Have you received one of those letters in the mail asking you to send money to help wounded veterans from Iraq and Afghanistan?
If so, I hope you ignored it — not because I do not care about our troops, but because I do. It turns out that at least two of these charities are run by people who would rather line their own pockets than help veterans.
One charity is called Help Hospitalized Veterans. The Washington Post reports that this outfit spent hundreds of thousands of dollars on personal expenses for Roger Chapin, who manages the charity. Richard Viguerie, "to whom the charity has awarded millions in fundraising-consulting contracts," also reportedly used contributions to pay for personal expenses.
What kind of expenses? At least $340,000 in meals, hotels, and entertainment. And Mike Lynch, the executive director, received a loan of $135,000 for a divorce settlement for his ex-wife. Donations also paid for trips to Hawaii, country club memberships, and a million-dollar loan to Viguerie for a start-up initiative at his company. That does not even count the half-a-million-dollar yearly salary Chapin paid himself and his wife!
The second charity, the Coalition to Support America's Heroes, raised in excess of $168 million from 2004 to 2006. How much did America's heroes actually get? One-quarter. The rest went to direct-mail fundraising, salaries, and other expenses.
These abuses-both of the people who donated the money and the veterans the funds were supposed to benefit-were so serious that Congress decided to investigate. Retired Army General Tommy Franks, who had lent his name to Coalition to Support America's Heroes, stopped doing so when he found out how little money was actually helping the veterans.
Last week Congress condemned Chapin for what they called "an intolerable fraud"-squandering money intended for wounded warriors.

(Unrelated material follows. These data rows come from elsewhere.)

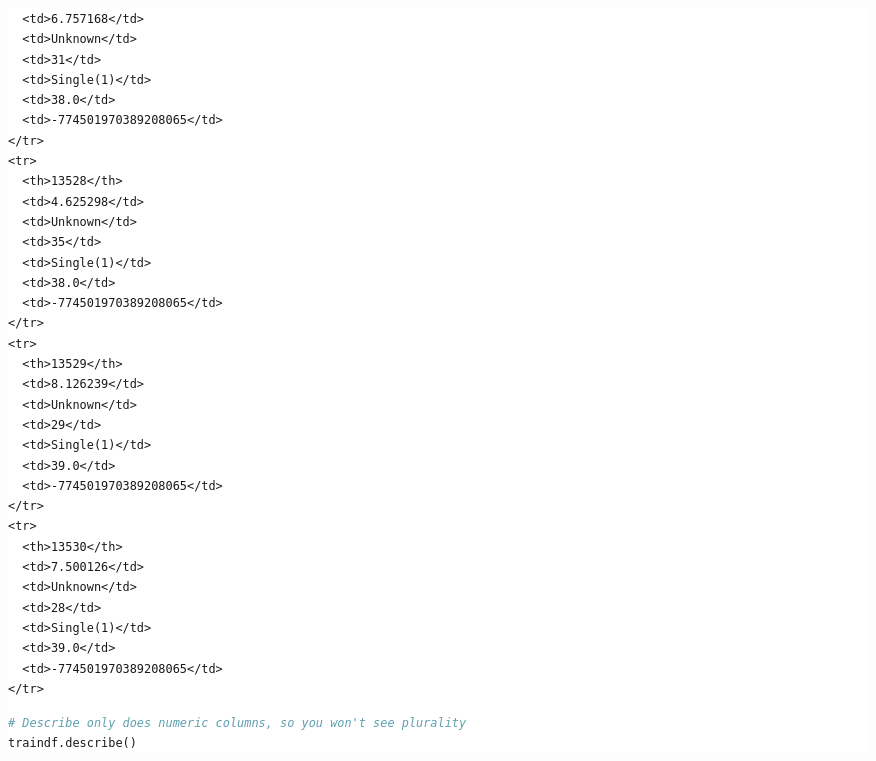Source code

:       <td>6.757168</td>
      <td>Unknown</td>
      <td>31</td>
      <td>Single(1)</td>
      <td>38.0</td>
      <td>-774501970389208065</td>
    </tr>
    <tr>
      <th>13528</th>
      <td>4.625298</td>
      <td>Unknown</td>
      <td>35</td>
      <td>Single(1)</td>
      <td>38.0</td>
      <td>-774501970389208065</td>
    </tr>
    <tr>
      <th>13529</th>
      <td>8.126239</td>
      <td>Unknown</td>
      <td>29</td>
      <td>Single(1)</td>
      <td>39.0</td>
      <td>-774501970389208065</td>
    </tr>
    <tr>
      <th>13530</th>
      <td>7.500126</td>
      <td>Unknown</td>
      <td>28</td>
      <td>Single(1)</td>
      <td>39.0</td>
      <td>-774501970389208065</td>
    </tr>
  </tbody>
</table>
</div>




```python
# Describe only does numeric columns, so you won't see plurality
traindf.describe()
```




<div>
<style scoped>
    .dataframe tbody tr th:only-of-type {
        vertical-align: middle;
    }

    .dataframe tbody tr th {
        vertical-align: top;
    }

When asked what would happen if the public found out, Chapin answered, "We'd be out of business." Let's hope so!
The military charity scandals illustrate why good character is so important when we are choosing leaders — whether they are leaders of charities or leaders of government. The Old Testament reminds us that leaders are not to pervert justice or take bribes. They should fear God and hate dishonest gain.
All waste and fraud are wrong, but the squandering of money intended for our veterans truly makes me ill. These are the men and women who risked their lives to protect America. To exploit our veterans to enrich oneself is contemptible.
Shockingly, there are not any laws that require charities to tell donors how their contributions are used. This means that when appeals arrive in your mailbox, like those letters with the coin in the window or the dollar bill, watch out. I would take the money, give it to a deserving charity, and throw the letter away.
You can check on charities' records with a watchdog group-like the American Institute of Philanthropy. Or go to Wallwatchers.org for information on Christian charities. And I urge you to visit the BreakPoint website for a list of fiscally responsible charities that help our men and women in uniform-charities that offer our wounded veterans the help they richly deserve.